Existing spatiotemporal event models are constrained by strong structural assumptions and limited to autoregressive prediction, rendering them ill-suited for complex tasks such as inverse reasoning and trajectory reconstruction. This work proposes a hierarchical flow matching framework that integrates a history encoder–generative decoder architecture with a hybrid masking strategy, enabling flexible conditional modeling of arbitrary observed events. The approach unifies forward prediction, inverse inference, and partial trajectory recovery within a single formulation. It is the first to combine hierarchical flow matching with a hybrid masking mechanism, allowing efficient and accurate computation of spatiotemporal event intensities under arbitrary conditioning, thereby overcoming the inferential limitations of conventional point process models.
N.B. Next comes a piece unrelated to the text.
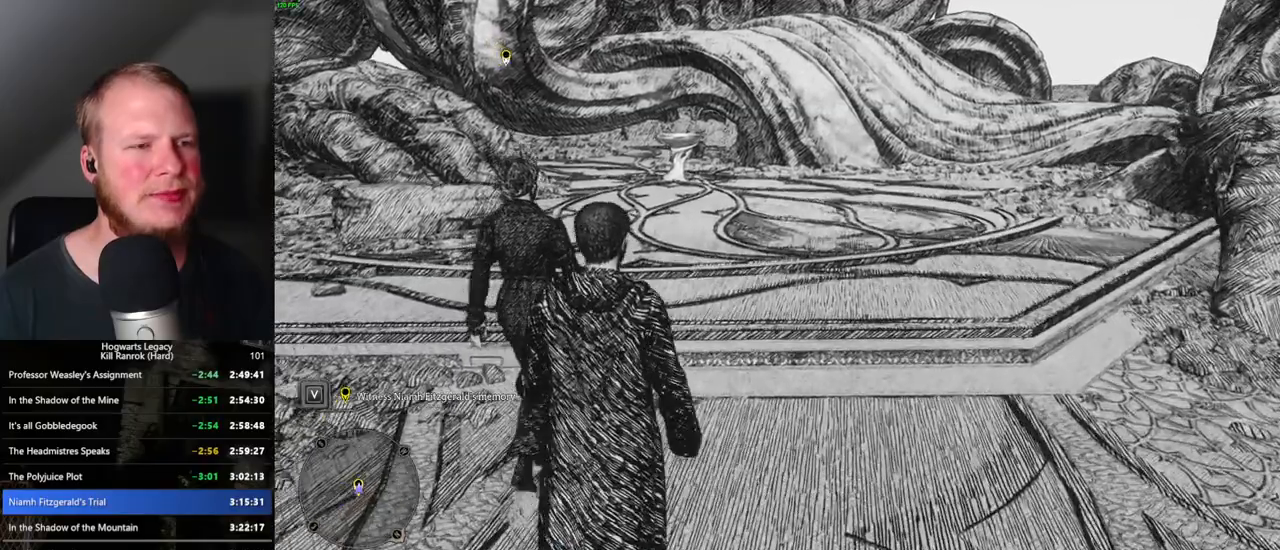
{"keys": ["w"], "mouse": [], "events": []}
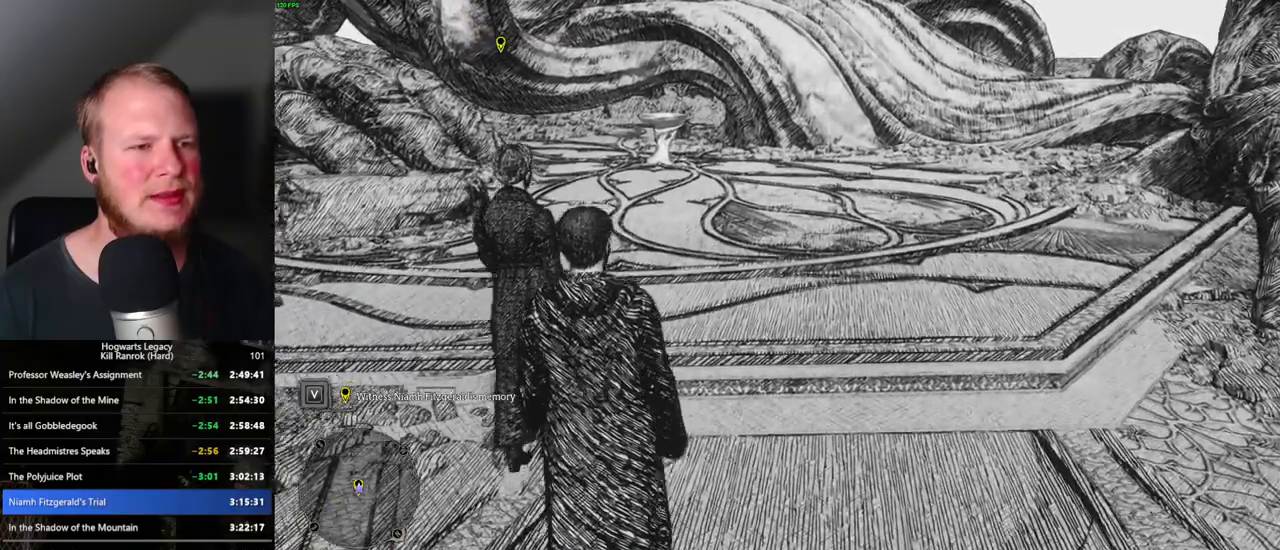
{"keys": ["w"], "mouse": [], "events": []}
Experiments demonstrate that the method significantly outperforms existing approaches in both predictive accuracy and diverse conditional reasoning tasks across synthetic and real-world datasets.

Events in spatiotemporal systems are ubiquitous, yet modeling their complex distributions remains challenging. Existing point process models often rely on strong structural assumptions and are typically limited to autoregressive, event-by-event prediction. As a result, they struggle to support broader inference tasks such as inverse inference, trajectory reconstruction, and recovery of missing event locations. We introduce Arbitrarily Conditioned Hierarchical Flows (ARCH), a hierarchical flow matching framework for spatiotemporal event modeling. ARCH is expressive enough to capture complex event distributions while enabling tractable and accurate computation of conditional intensities, which quantify instantaneous event risk. Built on a history-encoder-generative-decoder architecture, ARCH introduces a hybrid masking strategy for flexible conditioning on arbitrary observed events. This enables a unified treatment of forecasting, inverse inference, and partial trajectory recovery within a single framework. Experiments on synthetic and real-world datasets show that ARCH consistently outperforms existing baselines across both prediction and conditional inference tasks.